А между тем ко времени написания «Капитанской дочки» в литературе давно уже установилась и иная традиция использования этих символов, достаточно вспомнить реплику Загорецкого из «Горя от ума», который, будучи цензором, «на басни бы налег… Насмешки вечные над львами! над орлами! Кто что ни говори: хотя животные, а все-таки цари»[149]
. И в русле этой традиции оказываются сказки Салтыкова-Щедрина, в которых все власть имущие – орел, щука, медведь, волк, лев – хищники. После Пушкина, кажется, в большой литературе XIX века не встречалось правителей, изображенных с симпатией. Но Салтыков-Щедрин, видимо, вообще закрывает возможность подобного изображения. В иронических рассуждениях и комментариях, которыми сопровождаются истории о деяниях этих персонажей, многократно формулируется на разные лады один и тот же непреложный закон: «Они хищны, плотоядны, но имеют в свое оправдание, что сама природа устроила их исключительно антивегетарианцами»[150]. И чего бы ни захотели эти хищники-правители: попасть на скрижали истории посредством устройства кровопролитий, завести науки и искусства или с кем-нибудь умным диспут иметь, – их неотменимая антивегетарианская сущность срабатывает, и они ловят, рвут когтями, со злобой, с аппетитом или невольно проглатывают всю живность вокруг себя. Собственно говоря, впечатление в сказках о правителях производит не масштаб их злодеяний, а именно простота и безусловная предсказуемость реакций.Но очевидное для автора и читателей как будто совсем не очевидно для персонажей сказок, вступающих в какие‑то отношения с хищниками. Карась-идеалист, например, думал, что щука – «это что-нибудь вроде тех никс и русалок, которыми малых детей пугают, и, разумеется, ни крошечки не боялся»[151]

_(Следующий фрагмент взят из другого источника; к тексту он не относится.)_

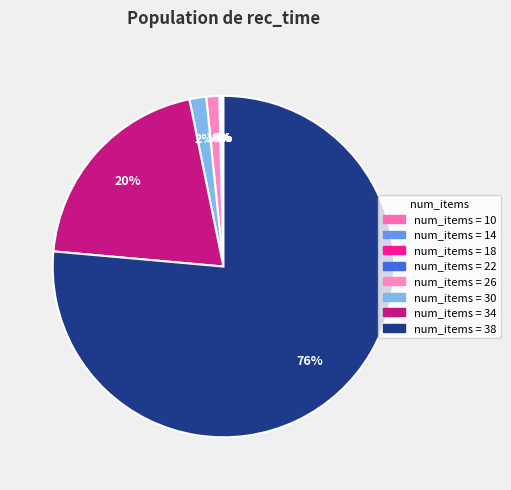

To the nearest percent, what is the average slice percentage?

12%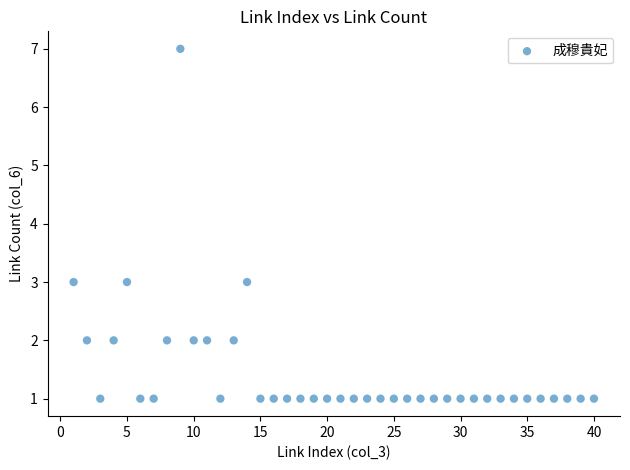

What is the range of Y values (max minus min)?

6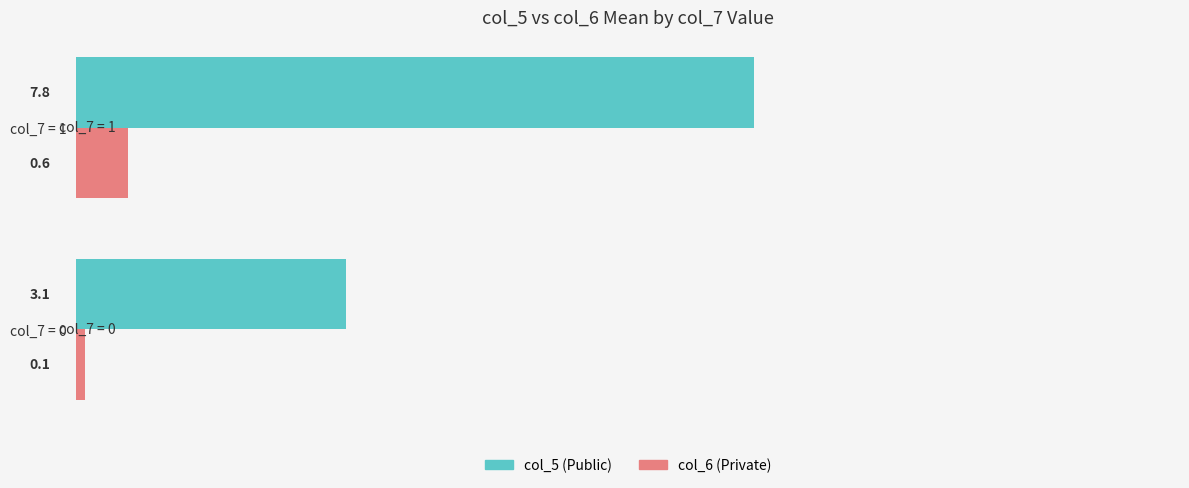

How many series are shown in this chart?

2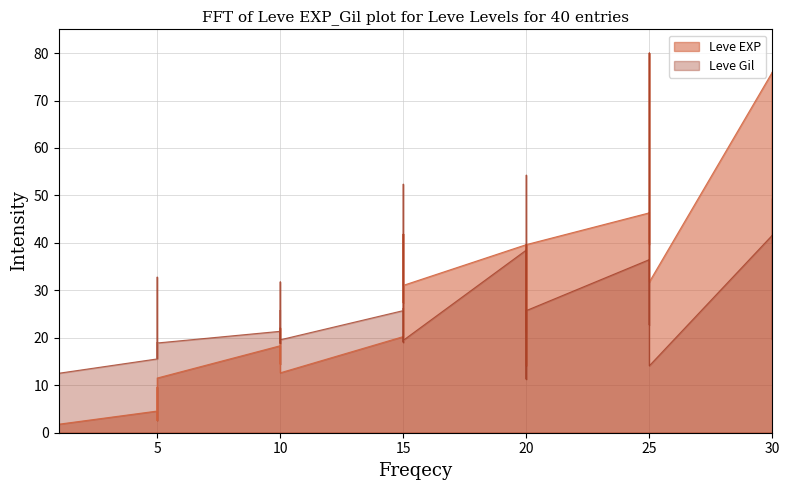

True or false: Leve EXP has more than 0 points higher than both neighbors.

True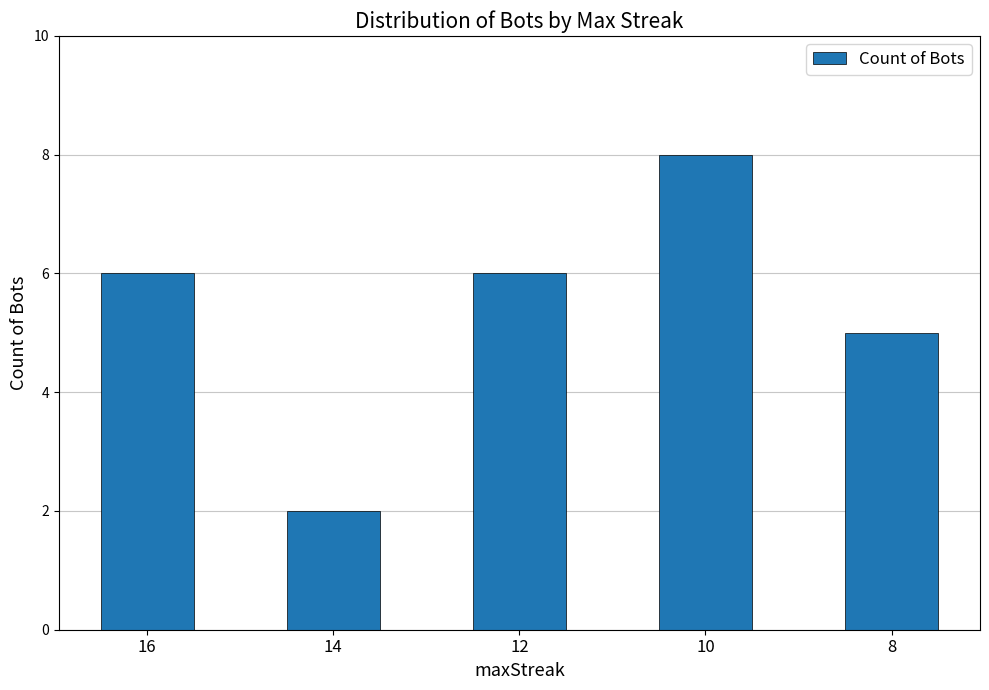

What is the value of the 4th bar from the left?

8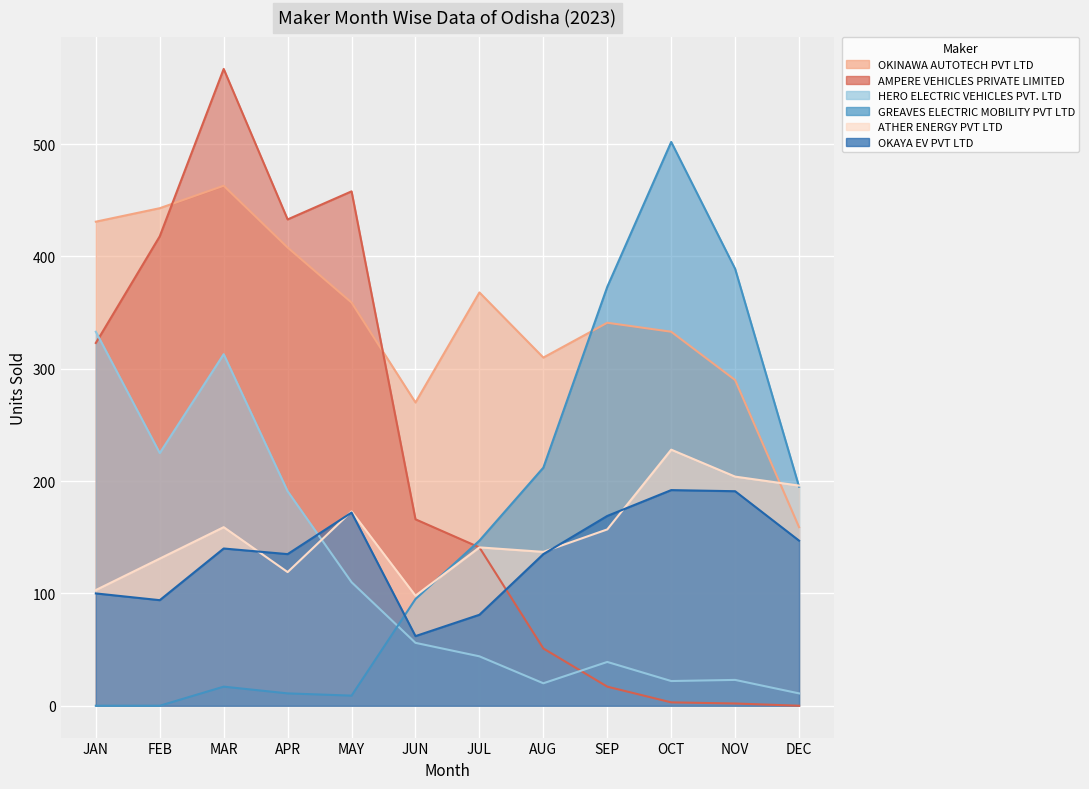

Reading left to right, transcribe all the data shown in this chart.

OKINAWA AUTOTECH PVT LTD: 431	443	463	408	359	270	368	310	341	333	290	159
AMPERE VEHICLES PRIVATE LIMITED: 323	418	567	433	458	166	141	51	17	3	2	0
HERO ELECTRIC VEHICLES PVT. LTD: 333	225	313	191	110	56	44	20	39	22	23	11
GREAVES ELECTRIC MOBILITY PVT LTD: 0	0	17	11	9	95	147	212	373	502	389	195
ATHER ENERGY PVT LTD: 103	131	159	119	173	98	141	137	157	228	204	196
OKAYA EV PVT LTD: 100	94	140	135	172	62	81	135	169	192	191	147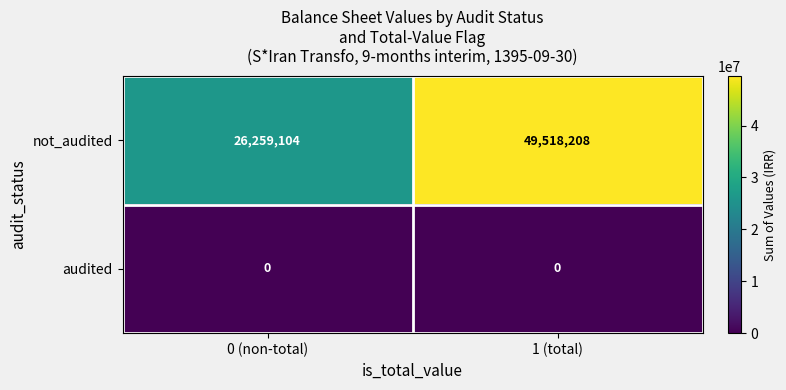

What is the average value of the not_audited series?

37888656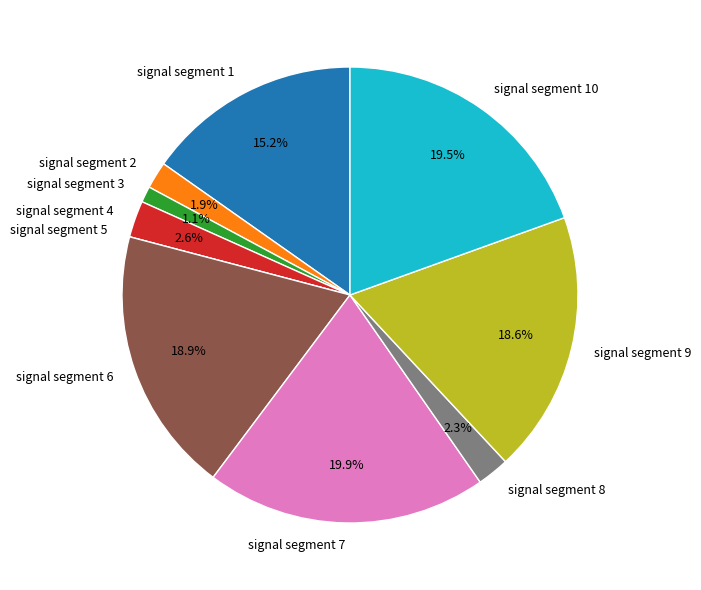

What percentage is the signal segment 2 slice, to the nearest percent?

2%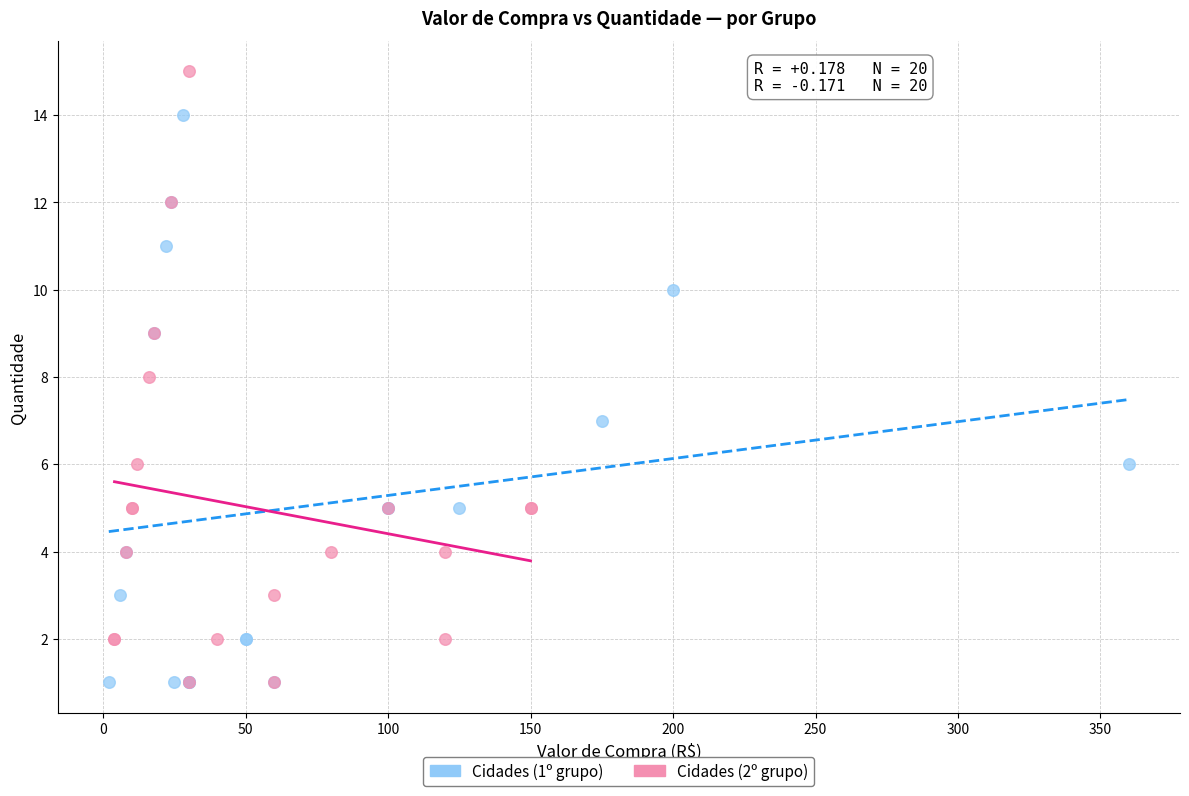

Which series reaches the maximum Y coordinate?

Cidades (2º grupo)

, к тому же полагал, «что и они к голосу правды не глухи»[152], и хотел воздействовать на щуку словом, поговорить с ней о добродетели. Закончилось это для него плачевно. (Вспомним, что Петруша Гринев не обещает Пугачеву «против него не служить»[153], не признает в нем государя и объясняет дальнейшие события так: «Моя искренность поразила Пугачева»[154]. А сам Пугачев говорит: «…я помиловал тебя за твою добродетель…»[155].)Сложнее объяснить логику поведения заглавного персонажа сказки «Самоотверженный заяц». В советском литературоведении твердо сформулирована мысль о том, что он трусливый обыватель, надеющийся «растрогать волчье сердце своей честностью и покорностью». И нашим ученикам иногда так кажется. Но ведь это неправда! Волк отпускает зайца проститься с невестой, ее братца в заложниках оставляет и объявляет условия: «Коли не воротишься через двое суток к шести часам утра, я его вместо тебя съем; а коли воротишься – обоих съем, а может быть… ха‑ха… и помилую!»[156]
. И сам герой не сомневается в своей скорой гибели, говорит молодой жене: «Беспременно меня волк съест…»[157]. Почему же он так спешит вернуться в срок? Ведь слова волка не оставляют надежды даже на то, что он заложника отпустит, если его условие выполнить? А потому что заяц благороден и заячью честь бережет. Смолоду. Ученики могут обнаружить множество эпизодов, в огрубленной, сниженной форме повторяющих сцены из «Капитанской дочки». Это и тревога за судьбу возлюбленной («И не ему одному смерть, а и ей, серенькой заиньке, которая тем только и виновата, что его, косого, всем сердцем полюбила!»[158]), и уже упомянутое прощание с заинькой (ср. «“Что бы со мною ни было, верь, что последняя моя мысль и последняя молитва будет о тебе!” Маша рыдала, прильнув к моей груди»[159]), и добровольное возвращение к врагу из‑за невозможности бросить друга (так Гринев, поняв, что Савельич «не мог ускакать от разбойников… поворотил лошадь и отправился его выручать»[160]). Особенно выразителен вердикт заячьей родни, поддержавшей зайца в его самоубийственном решении: «Правду ты, косой, молвил: не давши слова – крепись, а давши – держись! Никогда во всем нашем заячьем роду того не бывало, чтобы зайцы обманывали!»[161]. До ярчайшего пародийного пафоса поднимается речь автора, передающего мысли зайца, из последних сил преодолевающего непредвиденные препятствия: «Пускай все чувства умолкнут, лишь бы друга из волчьей пасти вырвать!» Заяц, видимо, позабыл, что никого выручить не может, если и успеет в срок, он совершает свой заячий подвиг – и удостаивается похвалы волка и «резолюции»: «Сидите до поры до времени оба под этим кустом, а впоследствии я вас… ха‑ха… помилую!»[162]. Страшную сказку саркастически завершает ключевое слово из пушкинской повести.